• Available records:
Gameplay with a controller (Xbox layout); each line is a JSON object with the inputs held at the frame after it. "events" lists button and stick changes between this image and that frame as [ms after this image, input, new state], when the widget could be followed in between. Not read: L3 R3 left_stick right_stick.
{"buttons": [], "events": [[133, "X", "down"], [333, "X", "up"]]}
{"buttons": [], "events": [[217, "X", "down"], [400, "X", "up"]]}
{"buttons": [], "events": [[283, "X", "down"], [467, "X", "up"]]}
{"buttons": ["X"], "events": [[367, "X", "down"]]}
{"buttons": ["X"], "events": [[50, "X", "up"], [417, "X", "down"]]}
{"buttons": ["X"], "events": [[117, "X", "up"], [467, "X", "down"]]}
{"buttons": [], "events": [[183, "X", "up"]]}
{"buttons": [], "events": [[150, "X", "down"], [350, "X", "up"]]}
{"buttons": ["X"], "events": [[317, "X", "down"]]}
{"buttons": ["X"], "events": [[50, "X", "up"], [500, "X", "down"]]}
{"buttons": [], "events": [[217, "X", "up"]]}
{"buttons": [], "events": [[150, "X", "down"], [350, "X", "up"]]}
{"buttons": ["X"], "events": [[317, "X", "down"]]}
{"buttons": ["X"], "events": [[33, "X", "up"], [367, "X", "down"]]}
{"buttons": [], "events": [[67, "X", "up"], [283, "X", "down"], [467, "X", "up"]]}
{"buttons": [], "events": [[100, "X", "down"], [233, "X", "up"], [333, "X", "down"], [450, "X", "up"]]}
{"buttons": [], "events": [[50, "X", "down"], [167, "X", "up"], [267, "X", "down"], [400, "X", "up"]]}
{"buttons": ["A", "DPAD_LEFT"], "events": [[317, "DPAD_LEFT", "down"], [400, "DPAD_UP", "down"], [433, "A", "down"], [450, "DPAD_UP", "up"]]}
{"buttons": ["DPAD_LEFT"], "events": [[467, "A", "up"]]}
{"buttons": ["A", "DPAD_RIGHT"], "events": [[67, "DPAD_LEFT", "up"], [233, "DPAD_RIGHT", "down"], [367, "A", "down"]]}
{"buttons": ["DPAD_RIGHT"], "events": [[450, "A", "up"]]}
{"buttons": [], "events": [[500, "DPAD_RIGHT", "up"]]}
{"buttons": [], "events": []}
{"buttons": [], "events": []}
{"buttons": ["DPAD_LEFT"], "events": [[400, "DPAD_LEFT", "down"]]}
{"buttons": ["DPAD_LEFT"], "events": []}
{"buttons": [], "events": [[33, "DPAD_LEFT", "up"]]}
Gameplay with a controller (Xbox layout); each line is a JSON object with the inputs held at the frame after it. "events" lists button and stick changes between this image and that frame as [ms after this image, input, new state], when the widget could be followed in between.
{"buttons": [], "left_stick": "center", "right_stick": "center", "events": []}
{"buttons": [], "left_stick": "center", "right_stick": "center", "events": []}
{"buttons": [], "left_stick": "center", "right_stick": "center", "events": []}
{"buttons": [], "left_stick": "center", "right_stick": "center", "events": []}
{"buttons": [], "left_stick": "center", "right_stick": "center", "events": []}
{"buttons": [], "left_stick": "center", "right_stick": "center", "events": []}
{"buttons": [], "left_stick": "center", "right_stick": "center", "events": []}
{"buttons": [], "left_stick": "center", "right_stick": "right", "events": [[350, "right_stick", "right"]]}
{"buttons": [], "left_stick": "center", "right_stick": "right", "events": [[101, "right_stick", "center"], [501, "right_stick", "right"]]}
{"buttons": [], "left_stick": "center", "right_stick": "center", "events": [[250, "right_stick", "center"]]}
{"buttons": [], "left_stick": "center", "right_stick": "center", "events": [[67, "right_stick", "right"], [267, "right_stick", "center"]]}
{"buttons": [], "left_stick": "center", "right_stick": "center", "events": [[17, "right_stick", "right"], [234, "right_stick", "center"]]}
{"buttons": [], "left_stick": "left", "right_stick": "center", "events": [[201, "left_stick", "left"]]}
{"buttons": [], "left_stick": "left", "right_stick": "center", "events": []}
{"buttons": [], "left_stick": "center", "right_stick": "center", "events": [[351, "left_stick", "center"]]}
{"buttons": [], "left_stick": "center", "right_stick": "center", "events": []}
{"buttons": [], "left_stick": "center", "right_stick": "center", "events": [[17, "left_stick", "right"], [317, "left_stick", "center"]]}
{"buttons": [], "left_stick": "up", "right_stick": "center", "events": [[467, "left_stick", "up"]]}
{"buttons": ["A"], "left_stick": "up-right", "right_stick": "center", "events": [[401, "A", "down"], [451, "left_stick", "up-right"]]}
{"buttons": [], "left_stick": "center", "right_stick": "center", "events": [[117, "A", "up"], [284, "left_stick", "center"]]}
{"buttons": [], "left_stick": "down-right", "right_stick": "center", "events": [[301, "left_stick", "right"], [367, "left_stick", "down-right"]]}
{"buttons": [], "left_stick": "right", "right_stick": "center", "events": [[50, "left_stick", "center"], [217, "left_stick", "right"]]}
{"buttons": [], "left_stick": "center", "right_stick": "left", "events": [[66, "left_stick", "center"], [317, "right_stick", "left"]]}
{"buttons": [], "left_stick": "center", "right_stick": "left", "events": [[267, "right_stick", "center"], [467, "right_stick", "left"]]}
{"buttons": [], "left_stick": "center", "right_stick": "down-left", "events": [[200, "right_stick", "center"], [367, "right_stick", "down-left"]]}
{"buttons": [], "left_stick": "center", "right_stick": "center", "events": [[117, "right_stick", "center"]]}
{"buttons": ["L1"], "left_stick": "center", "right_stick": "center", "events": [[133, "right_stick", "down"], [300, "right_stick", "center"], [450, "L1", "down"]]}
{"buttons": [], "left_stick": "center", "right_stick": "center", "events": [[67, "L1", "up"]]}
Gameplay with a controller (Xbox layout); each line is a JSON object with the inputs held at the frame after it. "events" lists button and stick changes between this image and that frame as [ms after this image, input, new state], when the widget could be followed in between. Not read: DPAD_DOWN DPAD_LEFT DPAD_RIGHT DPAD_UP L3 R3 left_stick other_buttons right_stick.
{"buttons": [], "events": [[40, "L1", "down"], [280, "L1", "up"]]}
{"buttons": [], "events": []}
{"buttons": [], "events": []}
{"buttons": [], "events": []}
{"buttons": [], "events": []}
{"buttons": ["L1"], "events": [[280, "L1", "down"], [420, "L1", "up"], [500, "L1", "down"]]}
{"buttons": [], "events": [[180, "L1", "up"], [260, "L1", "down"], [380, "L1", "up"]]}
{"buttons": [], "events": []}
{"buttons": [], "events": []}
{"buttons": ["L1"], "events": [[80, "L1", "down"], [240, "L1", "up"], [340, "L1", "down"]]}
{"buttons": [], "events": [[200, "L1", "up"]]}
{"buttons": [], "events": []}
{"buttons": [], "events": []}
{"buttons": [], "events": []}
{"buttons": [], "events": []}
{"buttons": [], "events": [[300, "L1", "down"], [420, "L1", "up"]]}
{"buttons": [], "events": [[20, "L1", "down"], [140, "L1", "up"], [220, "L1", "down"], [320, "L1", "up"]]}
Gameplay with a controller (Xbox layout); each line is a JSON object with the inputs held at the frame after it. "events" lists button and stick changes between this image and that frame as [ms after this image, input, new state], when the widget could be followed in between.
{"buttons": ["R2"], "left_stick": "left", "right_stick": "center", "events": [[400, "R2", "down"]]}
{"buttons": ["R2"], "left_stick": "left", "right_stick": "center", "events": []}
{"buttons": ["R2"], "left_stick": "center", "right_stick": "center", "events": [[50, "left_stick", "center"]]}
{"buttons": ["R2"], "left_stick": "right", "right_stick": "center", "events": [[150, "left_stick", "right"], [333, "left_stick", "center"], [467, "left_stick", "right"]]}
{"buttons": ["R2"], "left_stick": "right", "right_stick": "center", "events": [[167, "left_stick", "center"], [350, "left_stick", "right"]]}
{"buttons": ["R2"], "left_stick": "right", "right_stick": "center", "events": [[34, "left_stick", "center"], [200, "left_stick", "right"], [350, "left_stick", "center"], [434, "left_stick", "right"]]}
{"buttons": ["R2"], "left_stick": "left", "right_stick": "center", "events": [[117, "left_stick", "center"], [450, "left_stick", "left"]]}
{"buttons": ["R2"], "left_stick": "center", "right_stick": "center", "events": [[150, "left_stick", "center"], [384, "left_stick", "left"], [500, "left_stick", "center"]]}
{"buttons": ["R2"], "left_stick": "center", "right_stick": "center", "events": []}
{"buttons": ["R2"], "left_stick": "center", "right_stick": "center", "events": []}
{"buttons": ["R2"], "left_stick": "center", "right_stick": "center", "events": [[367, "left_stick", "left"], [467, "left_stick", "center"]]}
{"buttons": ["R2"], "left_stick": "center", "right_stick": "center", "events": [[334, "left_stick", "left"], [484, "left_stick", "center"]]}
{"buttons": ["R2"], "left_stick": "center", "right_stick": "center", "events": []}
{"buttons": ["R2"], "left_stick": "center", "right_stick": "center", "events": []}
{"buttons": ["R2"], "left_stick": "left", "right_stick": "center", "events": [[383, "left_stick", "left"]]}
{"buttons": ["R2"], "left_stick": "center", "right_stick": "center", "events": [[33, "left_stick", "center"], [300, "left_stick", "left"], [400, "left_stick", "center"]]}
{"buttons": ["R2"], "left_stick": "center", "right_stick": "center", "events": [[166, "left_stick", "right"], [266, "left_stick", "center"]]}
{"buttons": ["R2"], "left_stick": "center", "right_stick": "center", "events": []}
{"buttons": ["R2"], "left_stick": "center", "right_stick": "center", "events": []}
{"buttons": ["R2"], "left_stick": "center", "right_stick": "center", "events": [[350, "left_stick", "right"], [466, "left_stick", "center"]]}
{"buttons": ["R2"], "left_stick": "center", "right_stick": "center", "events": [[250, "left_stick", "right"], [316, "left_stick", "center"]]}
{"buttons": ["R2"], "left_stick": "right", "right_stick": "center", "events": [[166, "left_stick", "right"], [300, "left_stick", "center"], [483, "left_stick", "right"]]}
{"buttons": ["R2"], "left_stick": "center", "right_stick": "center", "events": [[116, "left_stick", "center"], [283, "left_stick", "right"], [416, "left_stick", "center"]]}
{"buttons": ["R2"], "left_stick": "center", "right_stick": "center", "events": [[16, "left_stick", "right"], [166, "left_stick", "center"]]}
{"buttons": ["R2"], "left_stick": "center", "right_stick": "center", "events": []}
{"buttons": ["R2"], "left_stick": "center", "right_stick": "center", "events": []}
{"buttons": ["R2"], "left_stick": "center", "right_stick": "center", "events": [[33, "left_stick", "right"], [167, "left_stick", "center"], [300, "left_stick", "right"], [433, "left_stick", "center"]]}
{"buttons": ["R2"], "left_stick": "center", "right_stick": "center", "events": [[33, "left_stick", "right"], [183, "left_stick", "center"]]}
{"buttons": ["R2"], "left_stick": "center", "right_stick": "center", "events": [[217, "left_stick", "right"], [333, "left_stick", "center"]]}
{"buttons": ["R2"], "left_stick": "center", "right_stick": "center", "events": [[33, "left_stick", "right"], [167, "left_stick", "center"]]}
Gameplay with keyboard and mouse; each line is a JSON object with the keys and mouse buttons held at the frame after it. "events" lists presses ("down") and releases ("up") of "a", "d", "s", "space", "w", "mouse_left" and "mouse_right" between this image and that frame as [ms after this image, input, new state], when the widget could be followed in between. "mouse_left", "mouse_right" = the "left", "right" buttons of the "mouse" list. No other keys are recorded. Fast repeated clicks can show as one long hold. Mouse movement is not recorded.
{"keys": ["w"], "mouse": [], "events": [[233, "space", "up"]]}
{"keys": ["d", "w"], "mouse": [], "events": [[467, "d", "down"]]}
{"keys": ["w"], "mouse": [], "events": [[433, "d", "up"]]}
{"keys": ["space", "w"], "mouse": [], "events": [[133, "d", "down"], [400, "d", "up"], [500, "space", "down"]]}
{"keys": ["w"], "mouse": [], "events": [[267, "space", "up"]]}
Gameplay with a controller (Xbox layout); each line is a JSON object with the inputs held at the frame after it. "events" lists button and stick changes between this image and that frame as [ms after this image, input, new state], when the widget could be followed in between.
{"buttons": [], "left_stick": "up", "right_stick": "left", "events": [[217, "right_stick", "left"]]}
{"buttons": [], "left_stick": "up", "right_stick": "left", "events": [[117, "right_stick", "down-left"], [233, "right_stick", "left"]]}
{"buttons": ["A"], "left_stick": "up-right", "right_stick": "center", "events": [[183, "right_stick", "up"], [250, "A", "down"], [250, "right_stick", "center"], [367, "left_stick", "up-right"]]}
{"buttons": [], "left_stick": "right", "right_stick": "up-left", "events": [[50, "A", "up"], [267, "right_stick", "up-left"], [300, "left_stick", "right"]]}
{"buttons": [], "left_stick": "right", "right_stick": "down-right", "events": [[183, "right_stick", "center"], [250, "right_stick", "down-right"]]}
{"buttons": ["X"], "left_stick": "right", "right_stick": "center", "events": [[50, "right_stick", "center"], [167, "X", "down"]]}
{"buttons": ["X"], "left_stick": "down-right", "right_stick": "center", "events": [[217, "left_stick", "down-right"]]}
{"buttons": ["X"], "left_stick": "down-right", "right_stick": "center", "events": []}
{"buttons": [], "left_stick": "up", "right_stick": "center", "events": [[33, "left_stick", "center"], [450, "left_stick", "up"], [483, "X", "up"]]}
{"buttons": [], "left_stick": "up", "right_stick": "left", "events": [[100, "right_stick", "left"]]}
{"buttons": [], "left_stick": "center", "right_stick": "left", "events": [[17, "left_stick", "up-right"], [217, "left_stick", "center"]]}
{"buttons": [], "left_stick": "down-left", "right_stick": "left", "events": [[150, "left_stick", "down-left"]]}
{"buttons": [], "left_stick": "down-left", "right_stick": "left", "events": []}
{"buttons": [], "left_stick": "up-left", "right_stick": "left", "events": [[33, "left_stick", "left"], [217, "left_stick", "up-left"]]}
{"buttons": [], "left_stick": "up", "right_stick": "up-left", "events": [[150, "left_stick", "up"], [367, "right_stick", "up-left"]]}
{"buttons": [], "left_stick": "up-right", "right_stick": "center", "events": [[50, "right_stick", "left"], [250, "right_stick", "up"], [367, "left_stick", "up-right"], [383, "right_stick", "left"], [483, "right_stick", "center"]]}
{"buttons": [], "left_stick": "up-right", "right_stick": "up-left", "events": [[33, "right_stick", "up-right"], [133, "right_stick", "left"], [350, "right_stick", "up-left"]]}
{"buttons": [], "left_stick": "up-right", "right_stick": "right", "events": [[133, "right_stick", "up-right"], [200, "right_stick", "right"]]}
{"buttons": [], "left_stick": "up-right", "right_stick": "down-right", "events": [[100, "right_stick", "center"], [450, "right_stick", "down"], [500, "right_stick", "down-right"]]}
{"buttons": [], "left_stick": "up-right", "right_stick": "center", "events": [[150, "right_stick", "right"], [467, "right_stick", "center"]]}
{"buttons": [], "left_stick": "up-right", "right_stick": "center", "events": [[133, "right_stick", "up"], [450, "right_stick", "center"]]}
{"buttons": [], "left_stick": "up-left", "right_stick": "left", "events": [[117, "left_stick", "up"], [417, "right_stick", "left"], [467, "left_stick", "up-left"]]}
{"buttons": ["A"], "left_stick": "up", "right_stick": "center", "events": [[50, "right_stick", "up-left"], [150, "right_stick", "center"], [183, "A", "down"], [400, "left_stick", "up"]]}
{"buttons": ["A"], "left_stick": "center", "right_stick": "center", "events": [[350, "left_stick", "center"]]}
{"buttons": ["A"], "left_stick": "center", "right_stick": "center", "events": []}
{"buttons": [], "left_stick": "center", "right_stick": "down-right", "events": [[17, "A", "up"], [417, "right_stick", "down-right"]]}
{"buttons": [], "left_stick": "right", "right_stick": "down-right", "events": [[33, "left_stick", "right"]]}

• Goal of the exercise: Please filter the entries for the word "read" and copy the lines that have it.

• Answer section:
Gameplay with a controller (Xbox layout); each line is a JSON object with the inputs held at the frame after it. "events" lists button and stick changes between this image and that frame as [ms after this image, input, new state], when the widget could be followed in between. Not read: L3 R3 left_stick right_stick.
Gameplay with a controller (Xbox layout); each line is a JSON object with the inputs held at the frame after it. "events" lists button and stick changes between this image and that frame as [ms after this image, input, new state], when the widget could be followed in between. Not read: DPAD_DOWN DPAD_LEFT DPAD_RIGHT DPAD_UP L3 R3 left_stick other_buttons right_stick.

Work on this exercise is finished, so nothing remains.